The restoration workshop worked out well, and it expanded from a small space for three cars, into two big spaces with room for more than 30. We have restored cars for collectors, purists, and even international auctioneers, but it felt like something was missing. Therefore I decided to start on my own, working on a project close to what you can see on this Porsche seen in the photos.
When Pedro, the current owner, called me and asked if I had a classic car available for daily use, I had just gotten a 1970 E-Type cabriolet that I thought could be a good option. So, I called back to test the Jaguar idea, which he loved, but it wasn’t exactly what he was looking for either. As we all know, options in the classics world aren’t lacking. But even with so much available, our hopes for finding the right car were almost lost at some points in the search. But right there, forgotten in the back of the workshop, was a Porsche 356 B coupe, lost in the middle of all those who made up the shop’s population at that time.
Pedro asked, “What about this?” To which I replied that “this” needed a lot of work, to which he immediately responded “How long?” I naively said maybe two months… and I was far from knowing what he really intended. Basically he wanted a car that didn’t exist, at least not until it was built for him. The car was meant to fit him with some very particular characteristics. A hot rod in which anyone would recognize the original model, a car faster than before, and one that could be used day by day and with air conditioning. (Damn air conditioning!)
From the first day, we knew it wasn’t going to be an easy job, because we didn’t even know exactly what we wanted yet! We started making some sketches of the car, sent them to the painter and hoped that everything turned out right once it came time to have it applied to the metal. For the interiors, the initial plan was to use a dark brown leather, that is, until the day of ordering the hides when I decided at the last minute to change it to this more caramel tone. It was the right decision, and in my opinion is the perfect match, giving light to the interior, which is hard to find on a darker-colored one.

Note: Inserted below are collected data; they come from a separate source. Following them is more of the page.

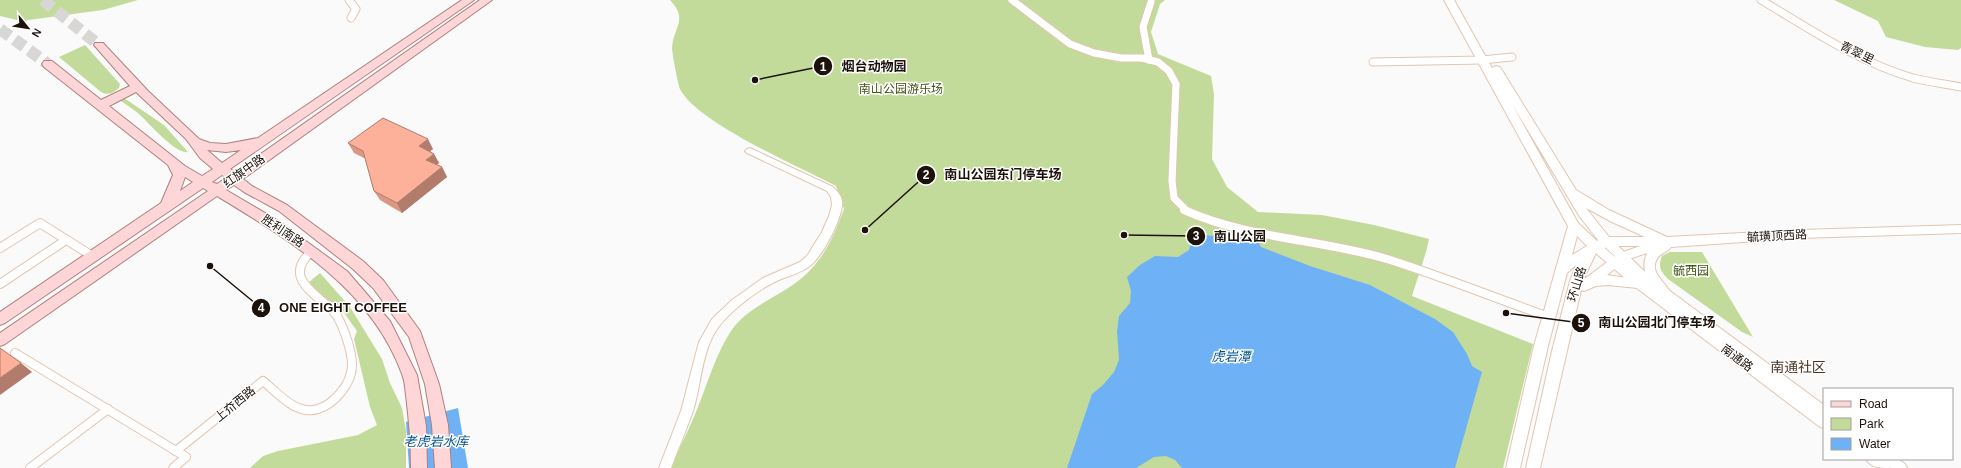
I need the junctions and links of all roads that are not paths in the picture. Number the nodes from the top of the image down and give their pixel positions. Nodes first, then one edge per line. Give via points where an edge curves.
1 (349, 0) edge
2 (469, 0) edge
3 (487, 0) edge
4 (1012, 0) edge
5 (1449, 0) edge
6 (1457, 0) edge
7 (1761, 0) edge
8 (1151, 2) dead end
9 (351, 18) dead end
10 (99, 45) tunnel mouth
11 (1512, 57) dead end
12 (1149, 60) junction
13 (1486, 60) junction
14 (1373, 62) dead end
15 (48, 64) tunnel mouth
16 (138, 87) junction
17 (1961, 87) edge
18 (101, 104) junction
19 (268, 139) junction
20 (195, 142) junction
21 (750, 151) dead end
22 (173, 163) junction
23 (222, 170) junction
24 (235, 178) junction
25 (201, 182) junction
26 (217, 190) junction
27 (1570, 191) junction
28 (163, 208) junction
29 (1574, 226) junction
30 (1961, 229) edge
31 (66, 240) junction
32 (1606, 241) junction
33 (1671, 242) junction
34 (1595, 246) junction
35 (0, 248) edge
36 (312, 251) junction
37 (92, 256) junction
38 (1617, 260) junction
39 (1563, 270) junction
40 (1638, 283) junction
41 (0, 284) edge
42 (1579, 290) junction
43 (1664, 292) junction
44 (2, 315) edge
45 (1549, 317) junction
46 (0, 340) edge
47 (14, 353) dead end
48 (108, 409) junction
49 (1823, 410) edge
50 (1823, 422) edge
51 (176, 451) junction
52 (1873, 460) edge
53 (1889, 460) edge
54 (30, 468) edge
55 (173, 468) edge
56 (419, 468) edge
57 (443, 468) edge
58 (665, 468) edge
59 (1513, 468) edge
60 (1533, 468) edge
61 (1884, 468) edge
62 (1901, 468) edge

1 - 9 street via 356,9
2 - 19 main road, 红旗中路
3 - 24 main road, 红旗中路
4 - 12 street via 1070,44 1094,54
5 - 13 main road
6 - 13 main road
7 - 17 street, 青翠里 via 1878,64 1913,78
8 - 12 street via 1143,27
10 - 16 main road, 胜利南路
11 - 13 street
12 - 45 street via 1158,62 1169,71 1176,84 1172,180 1174,198 1184,210 1209,221 1244,231 1386,259
13 - 14 street
13 - 27 main road
13 - 29 main road
15 - 18 main road, 胜利南路
16 - 18 main road
16 - 20 main road, 胜利南路
18 - 22 main road, 胜利南路
19 - 20 main road via 228,148 209,148
19 - 23 main road, 红旗中路
20 - 23 main road, 胜利南路 via 204,155
21 - 58 street via 830,189 836,196 837,205 827,233 812,259 767,281 736,303 716,322 704,342 687,411
22 - 25 main road, 胜利南路
22 - 28 main road via 180,175 174,194
23 - 24 main road, 胜利南路
23 - 25 main road, 红旗中路
24 - 26 main road, 红旗中路
24 - 57 main road, 胜利南路 via 248,189 308,226 358,265 378,284 415,335 432,384 440,425
25 - 26 main road, 胜利南路
25 - 28 main road, 红旗中路
26 - 36 main road, 胜利南路 via 272,222
26 - 46 main road, 红旗中路
27 - 32 main road via 1584,214
27 - 33 main road via 1610,216
28 - 37 main road, 红旗中路
29 - 34 main road
29 - 39 main road
30 - 33 main road, 毓璜顶西路 via 1800,234
31 - 35 street via 40,223
31 - 37 street
31 - 41 street
32 - 33 main road, 毓璜顶西路
32 - 34 main road, 毓璜顶西路
32 - 38 street
33 - 38 main road, 环山路 via 1641,249
33 - 43 main road via 1652,254 1649,261 1650,277
34 - 38 street, 南通路
34 - 39 main road, 环山路
34 - 42 main road, 环山路 via 1581,265
36 - 51 street, 上夼西路 via 302,260 300,270 312,294 332,309 339,320 353,365 340,394 325,407 313,411 301,410 264,381
36 - 56 main road, 胜利南路 via 342,275 372,306 385,325 410,375 418,426
37 - 44 main road, 红旗中路
38 - 40 street, 南通路
38 - 42 main road, 环山路
38 - 43 street
39 - 45 main road, 环山路
40 - 42 main road via 1596,281
40 - 50 street, 南通路
42 - 60 main road, 环山路 via 1558,352
43 - 49 street
45 - 59 main road, 环山路
47 - 48 street
48 - 51 street
48 - 54 street
51 - 55 street via 186,457
52 - 61 street
53 - 62 street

We were lucky with the mechanics, from a general point of view. The car was in very good shape already, although the engine was fully rebuilt regardless, because we wanted to increase power significantly with the Weber carbs. The suspension issue was solved easily with the replacement of the silent blocks and upper and lower arms, and also new Koni shocks. To lower the car, we used a regular DIY kit with some changes of our own, and it’s the same story with the disc brakes.
Outside, we stripped down the body and decided not to use the front and rear bumpers on the finished version, the absence of which lends a cleaner look to the car, which was finished by closing the holes and resurfacing the metal around it. Hand-built plexiglass rear screens and bullet-type rearview mirrors giving a racing touch to the car’s style that started with the removal of the bumpers. In short, and not detailing the endless hours without sleeping spent fine tuning and detailing it, the last thing to install was the A/C, and once that was working properly and the car was “finished,” I can’t express the satisfaction of feeling the inside of the car fresh and complete for the first time.
The feeling of driving the car is similarly amazing—obviously it will never be a supercar, but the sense of speed, the comfort in the curves, the very direct steering, all makes it the perfect daily classic!
For those interested in all the pieces modified on this 356, the full list is as follows: bumpers removed and holes filled; front disc brakes added; lowered via Koni suspension; engine rebuild with big-bore 1750cc kit and Weber (40) carburetors; 12v conversion; sports exhaust; custom plastic side windows; center fuel fill in the boot lid; extra-long-range front lights; bullet-type side mirrors; custom leather interior with RS-type seats; steering wheel changed to MOMO Indy with wood finish; 15″ larger-diameter wheels powder coated matte black; electric A/C system with hand-built radiator on the rear; Michelin tires for daily use; tinted yellow front lights.